Remove from the heat, then stir in half each of the onion and bell peppers. Set aside until ready to use.
Combine the whole chicken, 10 cups water, the red pepper flakes, 1 tablespoon salt and 1 teaspoon pepper in a large pot. Bring to a boil and cook 1 hour. Strain the broth, then return to the pot and set aside.
Remove the chicken skin and bones, then cut the meat into bite-size pieces.
Heat the remaining 2 tablespoons vegetable oil in a medium skillet over medium heat.
Add the chicken sausage and cook, turning, until cooked through, 6 to 8 minutes.
Let cool slightly, then slice.
Add 16 cups water to the pot with the broth and bring to a boil.

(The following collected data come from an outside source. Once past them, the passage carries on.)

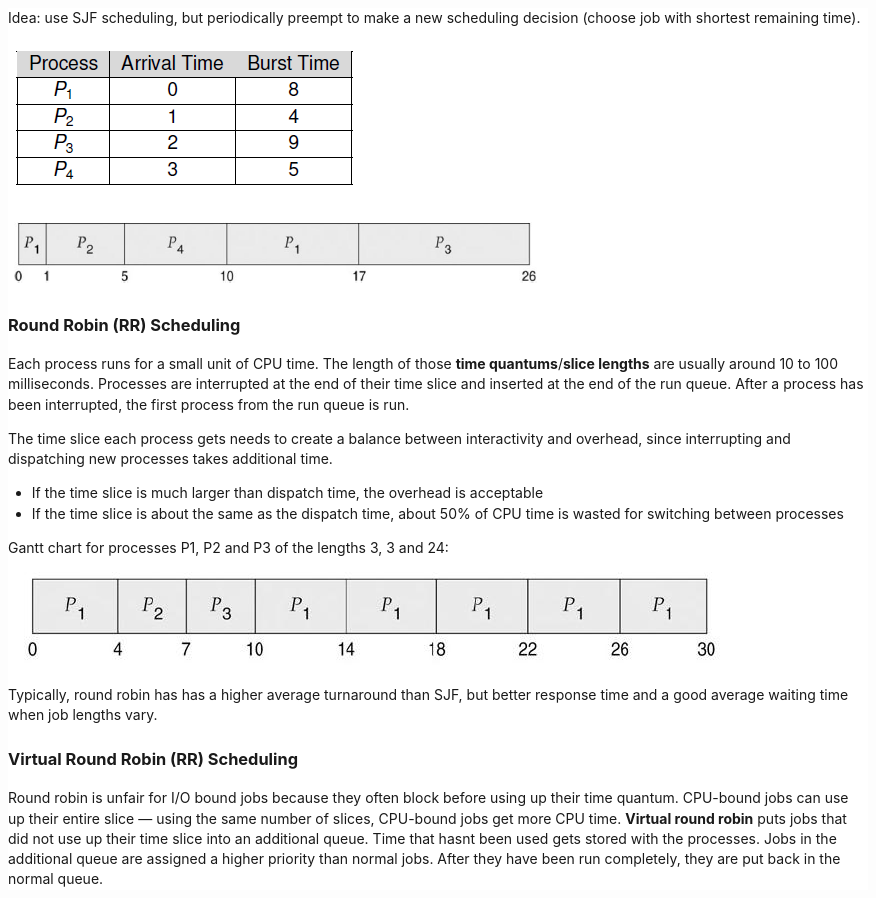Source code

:Idea: use SJF scheduling, but periodically preempt to make a new scheduling decision (choose job with shortest remaining time).

![](img/06-psjf-table.png)

![](img/06-psjf-gantt.png)

### Round Robin (RR) Scheduling

Each process runs for a small unit of CPU time.
The length of those **time quantums**/**slice lengths** are usually around 10 to 100 milliseconds.
Processes are interrupted at the end of their time slice and inserted at the end of the run queue.
After a process has been interrupted, the first process from the run queue is run.

The time slice each process gets needs to create a balance between interactivity and overhead, since interrupting and dispatching new processes takes additional time.

- If the time slice is much larger than dispatch time, the overhead is acceptable
- If the time slice is about the same as the dispatch time, about 50% of CPU time is wasted for switching between processes

Gantt chart for processes P1, P2 and P3 of the lengths 3, 3 and 24:

![Round robin gantt chart](img/06-rr-gantt.png)

Typically, round robin has has a higher average turnaround than SJF, but better response time and a good average waiting time when job lengths vary.

### Virtual Round Robin (RR) Scheduling

Round robin is unfair for I/O bound jobs because they often block before using up their time quantum.
CPU-bound jobs can use up their entire slice — using the same number of slices, CPU-bound jobs get more CPU time.
**Virtual round robin** puts jobs that did not use up their time slice into an additional queue.
Time that hasnt been used gets stored with the processes.
Jobs in the additional queue are assigned a higher priority than normal jobs.
After they have been run completely, they are put back in the normal queue.
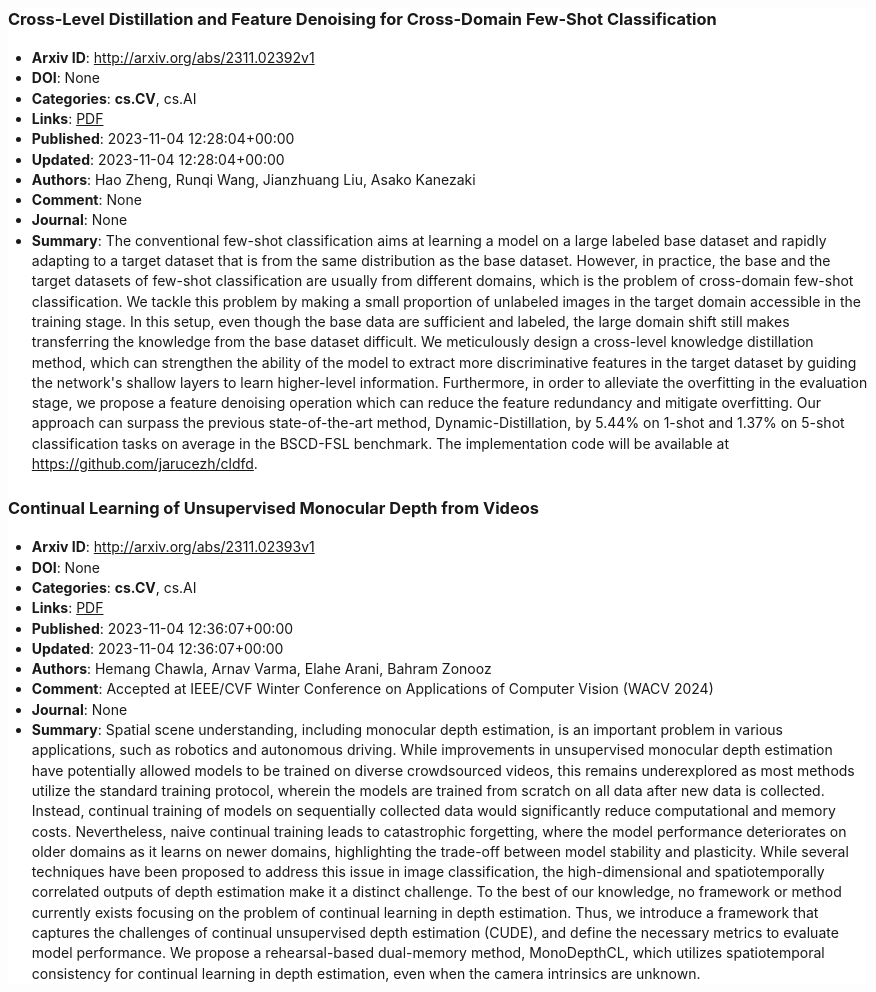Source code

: 

### Cross-Level Distillation and Feature Denoising for Cross-Domain Few-Shot Classification
- **Arxiv ID**: http://arxiv.org/abs/2311.02392v1
- **DOI**: None
- **Categories**: **cs.CV**, cs.AI
- **Links**: [PDF](http://arxiv.org/pdf/2311.02392v1)
- **Published**: 2023-11-04 12:28:04+00:00
- **Updated**: 2023-11-04 12:28:04+00:00
- **Authors**: Hao Zheng, Runqi Wang, Jianzhuang Liu, Asako Kanezaki
- **Comment**: None
- **Journal**: None
- **Summary**: The conventional few-shot classification aims at learning a model on a large labeled base dataset and rapidly adapting to a target dataset that is from the same distribution as the base dataset. However, in practice, the base and the target datasets of few-shot classification are usually from different domains, which is the problem of cross-domain few-shot classification. We tackle this problem by making a small proportion of unlabeled images in the target domain accessible in the training stage. In this setup, even though the base data are sufficient and labeled, the large domain shift still makes transferring the knowledge from the base dataset difficult. We meticulously design a cross-level knowledge distillation method, which can strengthen the ability of the model to extract more discriminative features in the target dataset by guiding the network's shallow layers to learn higher-level information. Furthermore, in order to alleviate the overfitting in the evaluation stage, we propose a feature denoising operation which can reduce the feature redundancy and mitigate overfitting. Our approach can surpass the previous state-of-the-art method, Dynamic-Distillation, by 5.44% on 1-shot and 1.37% on 5-shot classification tasks on average in the BSCD-FSL benchmark. The implementation code will be available at https://github.com/jarucezh/cldfd.



### Continual Learning of Unsupervised Monocular Depth from Videos
- **Arxiv ID**: http://arxiv.org/abs/2311.02393v1
- **DOI**: None
- **Categories**: **cs.CV**, cs.AI
- **Links**: [PDF](http://arxiv.org/pdf/2311.02393v1)
- **Published**: 2023-11-04 12:36:07+00:00
- **Updated**: 2023-11-04 12:36:07+00:00
- **Authors**: Hemang Chawla, Arnav Varma, Elahe Arani, Bahram Zonooz
- **Comment**: Accepted at IEEE/CVF Winter Conference on Applications of Computer
  Vision (WACV 2024)
- **Journal**: None
- **Summary**: Spatial scene understanding, including monocular depth estimation, is an important problem in various applications, such as robotics and autonomous driving. While improvements in unsupervised monocular depth estimation have potentially allowed models to be trained on diverse crowdsourced videos, this remains underexplored as most methods utilize the standard training protocol, wherein the models are trained from scratch on all data after new data is collected. Instead, continual training of models on sequentially collected data would significantly reduce computational and memory costs. Nevertheless, naive continual training leads to catastrophic forgetting, where the model performance deteriorates on older domains as it learns on newer domains, highlighting the trade-off between model stability and plasticity. While several techniques have been proposed to address this issue in image classification, the high-dimensional and spatiotemporally correlated outputs of depth estimation make it a distinct challenge. To the best of our knowledge, no framework or method currently exists focusing on the problem of continual learning in depth estimation. Thus, we introduce a framework that captures the challenges of continual unsupervised depth estimation (CUDE), and define the necessary metrics to evaluate model performance. We propose a rehearsal-based dual-memory method, MonoDepthCL, which utilizes spatiotemporal consistency for continual learning in depth estimation, even when the camera intrinsics are unknown.
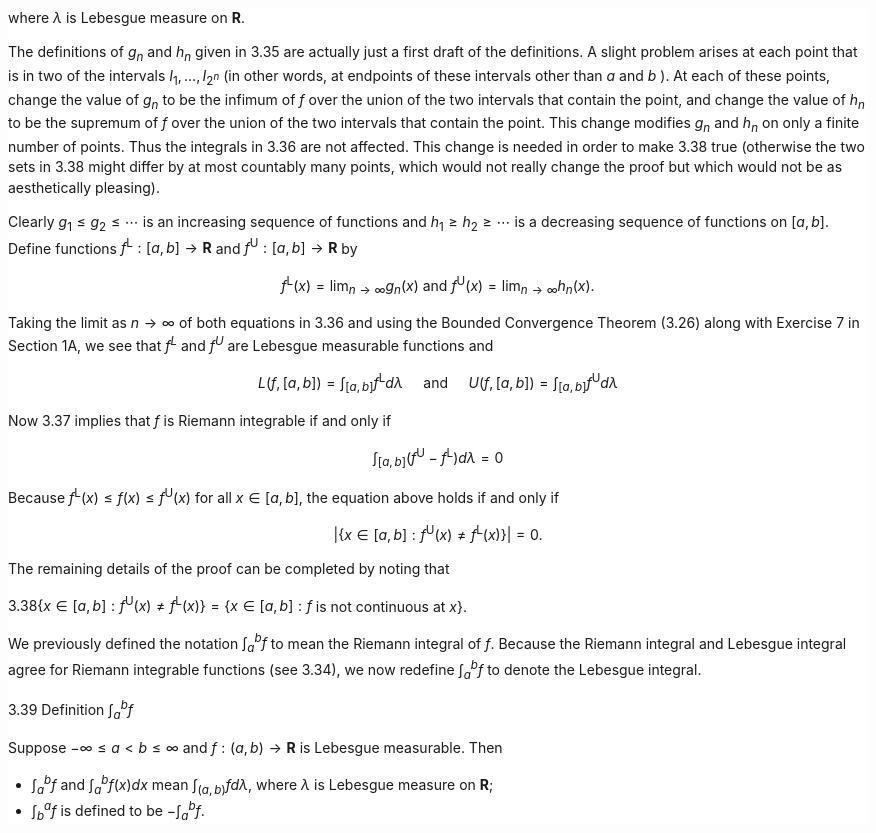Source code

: where $\lambda$ is Lebesgue measure on $\mathbf{R}$.

The definitions of $g_{n}$ and $h_{n}$ given in 3.35 are actually just a first draft of the definitions. A slight problem arises at each point that is in two of the intervals $I_{1}, \ldots, I_{2^{n}}$ (in other words, at endpoints of these intervals other than $a$ and $b$ ). At each of these points, change the value of $g_{n}$ to be the infimum of $f$ over the union of the two intervals that contain the point, and change the value of $h_{n}$ to be the supremum of $f$ over the union of the two intervals that contain the point. This change modifies $g_{n}$ and $h_{n}$ on only a finite number of points. Thus the integrals in 3.36 are not affected. This change is needed in order to make 3.38 true (otherwise the two sets in 3.38 might differ by at most countably many points, which would not really change the proof but which would not be as aesthetically pleasing).

Clearly $g_{1} \leq g_{2} \leq \cdots$ is an increasing sequence of functions and $h_{1} \geq h_{2} \geq \cdots$ is a decreasing sequence of functions on $[a, b]$. Define functions $f^{\mathrm{L}}:[a, b] \rightarrow \mathbf{R}$ and $f^{\mathrm{U}}:[a, b] \rightarrow \mathbf{R}$ by

$$
f^{\mathrm{L}}(x)=\lim _{n \rightarrow \infty} g_{n}(x) \text { and } f^{\mathrm{U}}(x)=\lim _{n \rightarrow \infty} h_{n}(x) \text {. }
$$

Taking the limit as $n \rightarrow \infty$ of both equations in 3.36 and using the Bounded Convergence Theorem (3.26) along with Exercise 7 in Section 1A, we see that $f^{L}$ and $f^{U}$ are Lebesgue measurable functions and

$$
L(f,[a, b])=\int_{[a, b]} f^{\mathrm{L}} d \lambda \quad \text { and } \quad U(f,[a, b])=\int_{[a, b]} f^{\mathrm{U}} d \lambda
$$

Now 3.37 implies that $f$ is Riemann integrable if and only if

$$
\int_{[a, b]}\left(f^{\mathrm{U}}-f^{\mathrm{L}}\right) d \lambda=0
$$

Because $f^{\mathrm{L}}(x) \leq f(x) \leq f^{\mathrm{U}}(x)$ for all $x \in[a, b]$, the equation above holds if and only if

$$
\left|\left\{x \in[a, b]: f^{\mathrm{U}}(x) \neq f^{\mathrm{L}}(x)\right\}\right|=0 .
$$

The remaining details of the proof can be completed by noting that

$3.38\left\{x \in[a, b]: f^{\mathrm{U}}(x) \neq f^{\mathrm{L}}(x)\right\}=\{x \in[a, b]: f$ is not continuous at $x\}$.

We previously defined the notation $\int_{a}^{b} f$ to mean the Riemann integral of $f$. Because the Riemann integral and Lebesgue integral agree for Riemann integrable functions (see 3.34), we now redefine $\int_{a}^{b} f$ to denote the Lebesgue integral.

3.39 Definition $\int_{a}^{b} f$

Suppose $-\infty \leq a<b \leq \infty$ and $f:(a, b) \rightarrow \mathbf{R}$ is Lebesgue measurable. Then

- $\int_{a}^{b} f$ and $\int_{a}^{b} f(x) d x$ mean $\int_{(a, b)} f d \lambda$, where $\lambda$ is Lebesgue measure on $\mathbf{R}$;
- $\int_{b}^{a} f$ is defined to be $-\int_{a}^{b} f$.
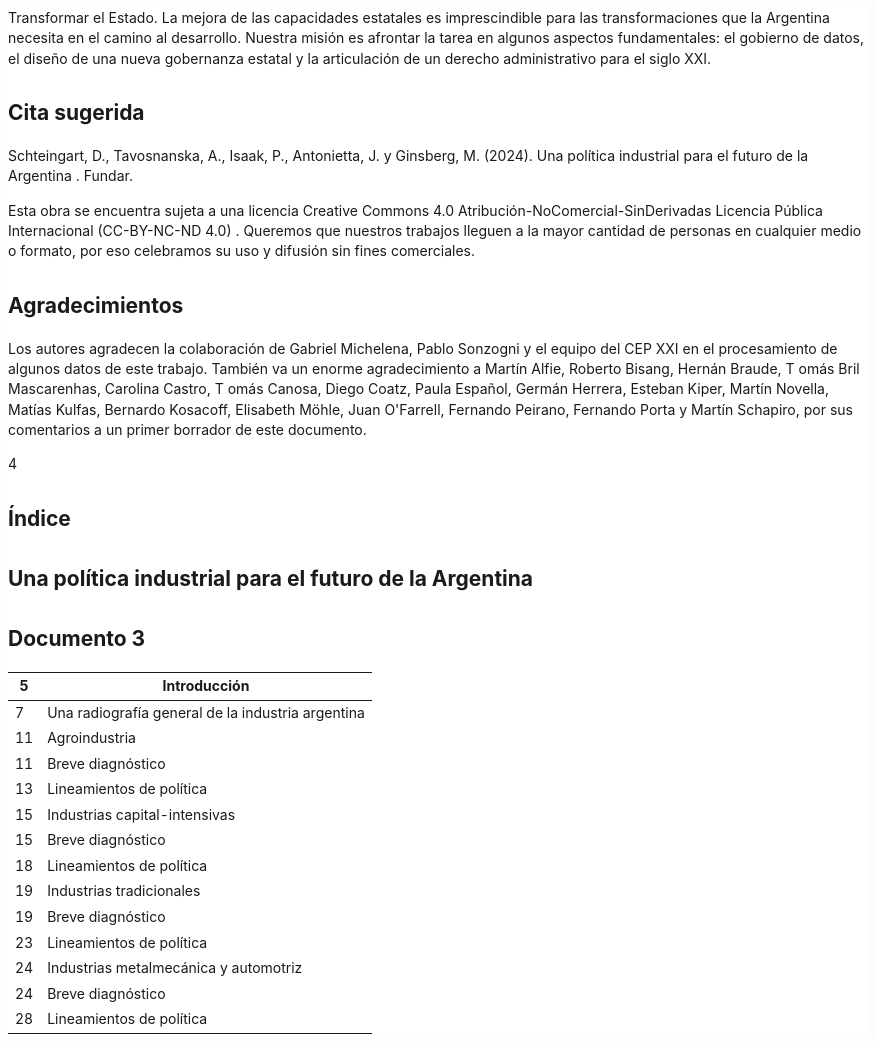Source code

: Transformar  el  Estado. La  mejora  de  las  capacidades  estatales  es  imprescindible  para  las transformaciones que la Argentina necesita en el camino al desarrollo. Nuestra misión es afrontar la tarea en algunos aspectos fundamentales: el gobierno de datos, el diseño de una nueva gobernanza estatal y la articulación de un derecho administrativo para el siglo XXI.

## Cita sugerida

Schteingart, D., Tavosnanska, A., Isaak, P., Antonietta, J. y Ginsberg, M. (2024). Una política industrial para el futuro de la Argentina . Fundar.

Esta obra se encuentra sujeta a una licencia Creative Commons 4.0 Atribución-NoComercial-SinDerivadas Licencia Pública Internacional (CC-BY-NC-ND 4.0) . Queremos que nuestros trabajos lleguen a la mayor cantidad de personas en cualquier medio o formato, por eso celebramos su uso y difusión sin fines comerciales.

## Agradecimientos

Los autores agradecen la colaboración de Gabriel Michelena, Pablo Sonzogni y el equipo del CEP XXI en el procesamiento de algunos datos de este trabajo. También va un enorme agradecimiento a Martín Alfie, Roberto Bisang, Hernán Braude, T omás Bril Mascarenhas, Carolina Castro, T omás Canosa, Diego Coatz, Paula Español, Germán Herrera, Esteban Kiper, Martín Novella, Matías Kulfas, Bernardo Kosacoff, Elisabeth Möhle, Juan O'Farrell, Fernando Peirano, Fernando Porta y Martín Schapiro, por sus comentarios a un primer borrador de este documento.

4

## Índice

## Una política industrial para el futuro de la Argentina

## Documento 3

|   5 | Introducción                                      |
|-----|---------------------------------------------------|
|   7 | Una radiografía general de la industria argentina |
|  11 | Agroindustria                                     |
|  11 | Breve diagnóstico                                 |
|  13 | Lineamientos de política                          |
|  15 | Industrias capital-intensivas                     |
|  15 | Breve diagnóstico                                 |
|  18 | Lineamientos de política                          |
|  19 | Industrias tradicionales                          |
|  19 | Breve diagnóstico                                 |
|  23 | Lineamientos de política                          |
|  24 | Industrias metalmecánica y automotriz             |
|  24 | Breve diagnóstico                                 |
|  28 | Lineamientos de política                          |
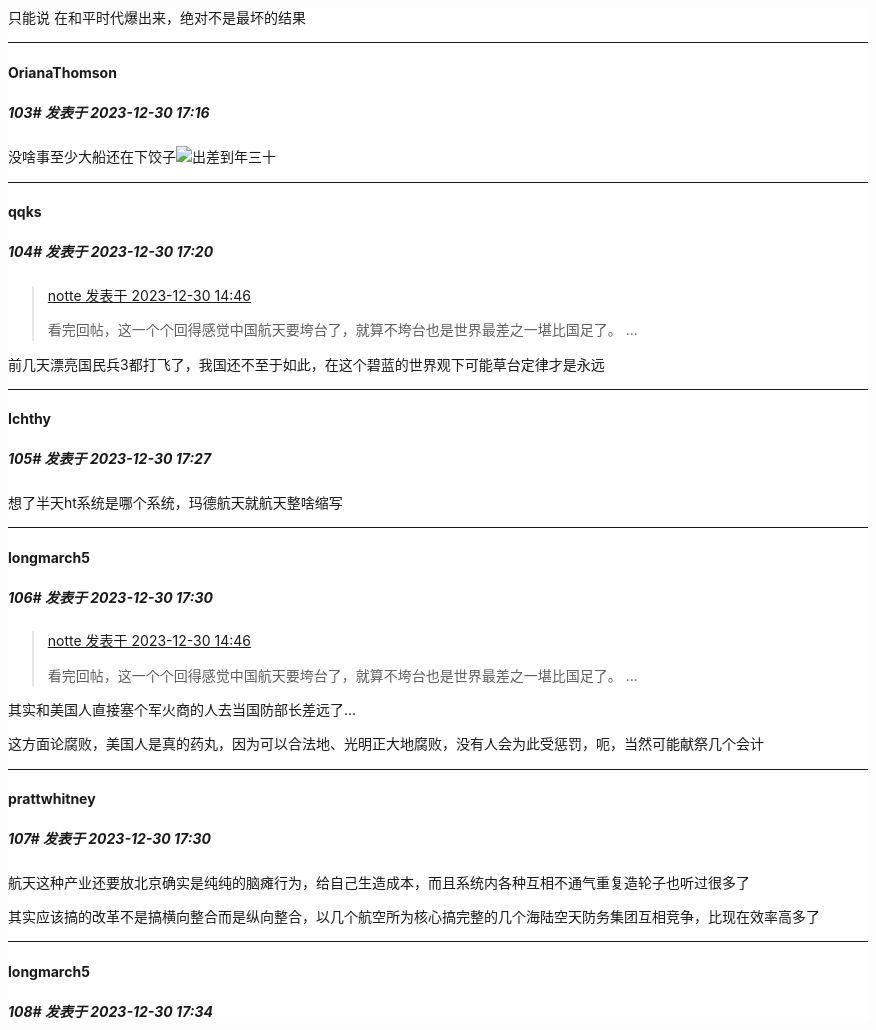 只能说 在和平时代爆出来，绝对不是最坏的结果


*****

####  OrianaThomson  
##### 103#       发表于 2023-12-30 17:16

没啥事至少大船还在下饺子<img src="https://static.saraba1st.com/image/smiley/face2017/067.png" referrerpolicy="no-referrer">出差到年三十

*****

####  qqks  
##### 104#       发表于 2023-12-30 17:20

<blockquote><a href="httphttps://bbs.saraba1st.com/2b/forum.php?mod=redirect&amp;goto=findpost&amp;pid=63484669&amp;ptid=2162903" target="_blank">notte 发表于 2023-12-30 14:46</a>

看完回帖，这一个个回得感觉中国航天要垮台了，就算不垮台也是世界最差之一堪比国足了。 ...</blockquote>
前几天漂亮国民兵3都打飞了，我国还不至于如此，在这个碧蓝的世界观下可能草台定律才是永远


*****

####  Ichthy  
##### 105#       发表于 2023-12-30 17:27

想了半天ht系统是哪个系统，玛德航天就航天整啥缩写

*****

####  longmarch5  
##### 106#       发表于 2023-12-30 17:30

<blockquote><a href="httphttps://bbs.saraba1st.com/2b/forum.php?mod=redirect&amp;goto=findpost&amp;pid=63484669&amp;ptid=2162903" target="_blank">notte 发表于 2023-12-30 14:46</a>

看完回帖，这一个个回得感觉中国航天要垮台了，就算不垮台也是世界最差之一堪比国足了。 ...</blockquote>
其实和美国人直接塞个军火商的人去当国防部长差远了...

这方面论腐败，美国人是真的药丸，因为可以合法地、光明正大地腐败，没有人会为此受惩罚，呃，当然可能献祭几个会计

*****

####  prattwhitney  
##### 107#       发表于 2023-12-30 17:30

航天这种产业还要放北京确实是纯纯的脑瘫行为，给自己生造成本，而且系统内各种互相不通气重复造轮子也听过很多了

其实应该搞的改革不是搞横向整合而是纵向整合，以几个航空所为核心搞完整的几个海陆空天防务集团互相竞争，比现在效率高多了


*****

####  longmarch5  
##### 108#       发表于 2023-12-30 17:34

Add the roux; cook over medium-high heat, stirring, until it dissolves, about 5 minutes. Stir in the remaining onion and bell peppers. Return to a boil, then reduce the heat to medium, cover and cook, 1 hour.
Add the andouille sausage and raw chicken breasts, reduce the heat to medium low and cook, covered, 30 more minutes.
Add the smoked turkey, sliced chicken sausage, cooked chicken pieces and scallions and simmer, covered, 30 minutes. Skim the fat off the surface, then stir in the Cajun seasoning.